Following the death of Kevin Ward, Jr., NASCAR announced a new rule Friday, saying drivers are no longer allowed to get out of their vehicles while on the track.

The rule says, "at no time should a driver or crew member approach any portion of the racing surface or apron" or "approach another moving vehicle." (Via NASCAR)

This new rule comes just about a week after the accident that killed Ward. 

Ward left his vehicle during a race on Saturday after a wreck involving fellow driver Tony Stewart. Ward then stormed onto the track while cars flew by him. He even threw his helmet at a moving car. 

While he was on the track, Stewart struck and killed him with his vehicle. Stewart has not been charged in the ongoing investigation. 

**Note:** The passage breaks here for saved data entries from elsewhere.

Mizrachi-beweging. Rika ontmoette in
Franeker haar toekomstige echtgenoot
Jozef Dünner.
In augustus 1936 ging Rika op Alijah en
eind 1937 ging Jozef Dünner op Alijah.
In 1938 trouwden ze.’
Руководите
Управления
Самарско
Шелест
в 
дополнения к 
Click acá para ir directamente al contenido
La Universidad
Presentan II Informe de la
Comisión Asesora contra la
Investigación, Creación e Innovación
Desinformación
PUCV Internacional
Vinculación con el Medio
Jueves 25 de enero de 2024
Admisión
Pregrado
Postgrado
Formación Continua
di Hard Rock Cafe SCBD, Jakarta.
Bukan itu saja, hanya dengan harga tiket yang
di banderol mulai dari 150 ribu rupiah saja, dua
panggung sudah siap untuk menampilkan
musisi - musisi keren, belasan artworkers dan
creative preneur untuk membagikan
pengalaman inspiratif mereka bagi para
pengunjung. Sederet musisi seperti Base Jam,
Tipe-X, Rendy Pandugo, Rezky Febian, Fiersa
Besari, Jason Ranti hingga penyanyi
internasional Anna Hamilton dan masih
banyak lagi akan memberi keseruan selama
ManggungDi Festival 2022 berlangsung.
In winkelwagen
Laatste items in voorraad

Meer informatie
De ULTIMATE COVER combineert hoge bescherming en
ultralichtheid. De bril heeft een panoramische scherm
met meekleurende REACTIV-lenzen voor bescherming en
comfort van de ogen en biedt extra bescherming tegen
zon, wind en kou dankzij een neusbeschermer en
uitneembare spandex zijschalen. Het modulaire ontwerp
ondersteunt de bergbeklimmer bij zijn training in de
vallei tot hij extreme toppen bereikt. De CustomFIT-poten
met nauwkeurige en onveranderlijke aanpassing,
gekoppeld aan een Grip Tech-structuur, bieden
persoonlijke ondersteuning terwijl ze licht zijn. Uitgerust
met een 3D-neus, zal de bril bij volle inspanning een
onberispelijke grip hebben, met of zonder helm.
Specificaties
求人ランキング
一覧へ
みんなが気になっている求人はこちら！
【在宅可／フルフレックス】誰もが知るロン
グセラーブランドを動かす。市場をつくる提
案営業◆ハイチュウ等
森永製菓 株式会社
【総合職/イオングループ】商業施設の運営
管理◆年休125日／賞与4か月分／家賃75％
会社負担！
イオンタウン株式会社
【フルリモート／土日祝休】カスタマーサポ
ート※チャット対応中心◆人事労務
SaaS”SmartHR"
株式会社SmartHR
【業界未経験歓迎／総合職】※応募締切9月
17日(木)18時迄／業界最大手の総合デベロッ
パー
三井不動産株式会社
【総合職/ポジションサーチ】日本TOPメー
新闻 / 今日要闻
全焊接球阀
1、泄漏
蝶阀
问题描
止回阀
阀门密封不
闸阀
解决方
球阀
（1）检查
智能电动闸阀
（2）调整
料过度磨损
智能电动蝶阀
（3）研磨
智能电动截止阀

In a press release NASCAR says it has had a problem with emotionally charged drivers compromising safety in the past. It sites "thrown heat shields" and "hurled racing helmets" as some past offenses. 

This CBS story said dramatic confrontations seem to happen all the time in auto racing.

Tony Stewart actually made headlines for throwing his helmet at a moving vehicle a couple years ago.

In Ward's case he clearly left the vehicle because he was fired up. Would a rule really have kept him inside? Most seem doubtful. 

Sprint Cup champion Jimmie Johnson said"Will that stop a driver that's really upset? I don't know. It's hard to say."

And Sporting News reports driver Brad Keselowski noted it is unlikely drivers will pay attention to the rule since it currently comes with no penalties; “Whether it's racing or society, I'm not aware of any rule or law that works without the ability to enforce it.”

NASCAR's new rule does allow drivers to leave their vehicle for emergency situations. For instance, if a driver's car is on fire.